Photo: Aaron Yoshino
Richard “Buffalo” Keaulana
From Oahu
Crew: First (Hawaii to Tahiti)
Prior to 1970, Richard “Buffalo” Keaulana was already making a name for himself. He was a beach boy in Waikiki and worked alongside Duke Kahanamoku, while winning surf competitions. After saving lives as a park-keeper in Makaha, Keaulana was appointed as lifeguard by the mayor. It was at this point that Keaulana was invited to take part in Hokulea’s maiden voyage as steersman. “I just wanted to surf. So, I steer all the way, and I’m surfing. To catch a wave, you get off the wave, because you want to stay with the wind … All the days and nights, whenever you’re steering, you look and find the birds doing the same thing you’re doing … They stay right above the sail, and the wind’s blowing right there. It’s really nice.”
Keaulana prevented the Hokulea from sinking on the 1976 trip by using a steersman’s sense. “Because I’m a steersman, I know how the boat reacts,” he says. Some crew members did not believe him when he thought the boat was taking on water. Keaulana drilled open the boat to find at least 80 gallons of water had seeped into the hulls.
Kainoa Lee
From Hawaii Island
Crew: Second (Tahiti to Hawaii)
The Hokulea was Hawaii’s version of the American Bicentennial, Kainoa Lee says. He’s referring to the U.S. celebrations in the mid-1970s that paid tribute to the American Revolution. “For Hawaiians, the Hokulea was also a revitalization of a culture. A lot of us local guys that were part of the crew hadn’t done long distance sailing. The ’76 trip was a new experience,” he says.
“One day, Gordon [Piianaia] took the Hawaiian flag down and started to repair it, and I said, ‘Hey, Gordon, you look like Betsy Ross, working on the Hawaiian flag.’ And, we just cracked up.” This led Lee, and fellow crew members Piianaia and Makaala Yates to take a photo reenacting the Americans in the revolutionary war. One held the flag, one held a drum and one held a flute. They felt it was a fitting tribute to the history they were making at the time.
Lee says that attitudes have changed from then to now, bringing attention to the racial tension that was prevalent at the time. “Hokulea is for everyone, not just Hawaiians. A lot of us are chop suey.” He emphasizes the importance of this philosophy with the Worldwide Voyage. “It’s not just for Hawaii, but for people internationally.

Photo: Mike Coots
John Kruse
From Kauai
Crew: First (Hawaii to Tahiti)
There was no canoe at the point that John Kruse went to meet Herb Kane at his house in the early ’70s. Kane was raising money for the Hokulea project at the time. Kruse says, “Right away, they tell me, ‘Oh, you’re a carpenter? You can help Uncle Wright Bowman.’”

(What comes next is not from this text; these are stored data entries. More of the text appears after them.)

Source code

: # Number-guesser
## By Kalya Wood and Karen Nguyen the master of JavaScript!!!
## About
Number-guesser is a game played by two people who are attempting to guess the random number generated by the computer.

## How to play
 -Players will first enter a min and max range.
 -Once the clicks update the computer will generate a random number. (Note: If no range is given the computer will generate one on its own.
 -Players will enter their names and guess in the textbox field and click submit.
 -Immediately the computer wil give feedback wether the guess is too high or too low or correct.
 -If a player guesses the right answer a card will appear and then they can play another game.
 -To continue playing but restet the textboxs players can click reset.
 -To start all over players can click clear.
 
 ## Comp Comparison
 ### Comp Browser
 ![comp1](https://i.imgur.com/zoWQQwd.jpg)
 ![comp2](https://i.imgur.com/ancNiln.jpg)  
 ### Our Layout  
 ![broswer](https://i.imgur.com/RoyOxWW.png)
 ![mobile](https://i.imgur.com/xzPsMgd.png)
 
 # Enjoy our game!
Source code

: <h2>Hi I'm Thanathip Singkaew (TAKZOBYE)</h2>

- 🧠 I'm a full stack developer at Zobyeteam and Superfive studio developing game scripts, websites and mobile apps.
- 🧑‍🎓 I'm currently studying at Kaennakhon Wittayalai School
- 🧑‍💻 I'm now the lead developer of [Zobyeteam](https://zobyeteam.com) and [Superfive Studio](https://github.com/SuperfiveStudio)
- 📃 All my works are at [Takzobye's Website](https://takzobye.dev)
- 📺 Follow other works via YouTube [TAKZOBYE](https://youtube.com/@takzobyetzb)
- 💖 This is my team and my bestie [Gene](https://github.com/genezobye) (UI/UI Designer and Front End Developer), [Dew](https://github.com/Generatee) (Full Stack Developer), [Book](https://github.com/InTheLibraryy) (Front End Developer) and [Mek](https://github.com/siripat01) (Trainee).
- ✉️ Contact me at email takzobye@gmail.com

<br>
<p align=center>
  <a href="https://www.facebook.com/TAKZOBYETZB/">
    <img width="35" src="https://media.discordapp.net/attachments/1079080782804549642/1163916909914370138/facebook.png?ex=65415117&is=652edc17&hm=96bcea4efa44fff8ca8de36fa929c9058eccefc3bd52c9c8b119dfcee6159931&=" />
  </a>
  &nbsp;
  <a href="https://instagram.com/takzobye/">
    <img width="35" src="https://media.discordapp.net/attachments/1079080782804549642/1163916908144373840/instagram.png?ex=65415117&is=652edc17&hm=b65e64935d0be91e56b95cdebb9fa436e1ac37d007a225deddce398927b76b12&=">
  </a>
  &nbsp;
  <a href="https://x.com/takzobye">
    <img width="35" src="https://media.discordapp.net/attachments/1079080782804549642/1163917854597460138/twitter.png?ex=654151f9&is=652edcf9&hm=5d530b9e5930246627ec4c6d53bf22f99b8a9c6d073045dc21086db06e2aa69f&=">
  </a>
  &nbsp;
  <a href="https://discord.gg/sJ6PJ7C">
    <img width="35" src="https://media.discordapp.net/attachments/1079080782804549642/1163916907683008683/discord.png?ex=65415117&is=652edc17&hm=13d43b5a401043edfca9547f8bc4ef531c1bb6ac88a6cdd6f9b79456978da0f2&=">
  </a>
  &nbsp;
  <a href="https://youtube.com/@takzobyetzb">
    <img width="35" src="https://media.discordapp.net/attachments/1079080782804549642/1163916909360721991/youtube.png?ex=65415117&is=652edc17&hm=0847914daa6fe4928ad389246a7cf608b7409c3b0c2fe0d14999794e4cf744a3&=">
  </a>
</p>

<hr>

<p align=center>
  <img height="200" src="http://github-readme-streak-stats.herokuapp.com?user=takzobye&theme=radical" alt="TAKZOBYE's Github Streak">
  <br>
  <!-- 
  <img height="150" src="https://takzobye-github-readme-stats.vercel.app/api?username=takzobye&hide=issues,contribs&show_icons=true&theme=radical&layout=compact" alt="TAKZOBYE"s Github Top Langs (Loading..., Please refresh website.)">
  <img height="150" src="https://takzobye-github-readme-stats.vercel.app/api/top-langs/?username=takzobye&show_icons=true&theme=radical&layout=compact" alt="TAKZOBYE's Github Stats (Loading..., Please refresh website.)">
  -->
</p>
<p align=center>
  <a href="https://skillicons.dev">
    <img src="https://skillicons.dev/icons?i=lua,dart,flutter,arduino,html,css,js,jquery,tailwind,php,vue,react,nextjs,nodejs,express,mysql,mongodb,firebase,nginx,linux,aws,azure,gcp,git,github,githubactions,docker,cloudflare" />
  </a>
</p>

Kruse met with Bowman, a Kamehameha Schools shop teacher and master builder, and began making Hokulea’s steering paddle. “My parents thought ‘get a job, go back school,’ but we got hooked on meeting Herb, and look what that project has done. It has built canoes through the whole Pacific.” Kruse has since helped found Na Kalai Waa O Kauai, The Canoe Builders of Kauai. “Every island has a canoe,” he says, “Hokulea is the mother.”

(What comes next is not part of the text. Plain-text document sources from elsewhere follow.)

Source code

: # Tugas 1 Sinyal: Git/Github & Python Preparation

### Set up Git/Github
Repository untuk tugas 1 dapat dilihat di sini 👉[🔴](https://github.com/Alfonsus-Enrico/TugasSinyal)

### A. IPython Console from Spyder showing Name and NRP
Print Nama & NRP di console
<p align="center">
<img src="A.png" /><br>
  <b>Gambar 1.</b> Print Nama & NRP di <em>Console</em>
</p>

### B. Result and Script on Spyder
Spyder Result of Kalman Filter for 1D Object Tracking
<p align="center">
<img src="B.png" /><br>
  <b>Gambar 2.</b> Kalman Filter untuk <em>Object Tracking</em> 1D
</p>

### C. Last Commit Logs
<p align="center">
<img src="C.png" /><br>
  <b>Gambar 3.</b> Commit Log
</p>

Pius “Mau” Piailug, a Micronesian master navigator who became the Polyesian Voyaging Society’s first teacher of navigation, once told Kruse, “Everybody can go to sea, but it will take 30 years to really see.”
The younger crew members today might have never met Piailug, but the stories of the old ways are being passed down. “Now, we’re the elders,” says Kruse. “I want to give young people the best foot forward.” From Hawaii to Tahiti, they will have storms, rain and doldrums thrown at them, he says. “They’re going to go on this adventure and they’re going to make their own stories.”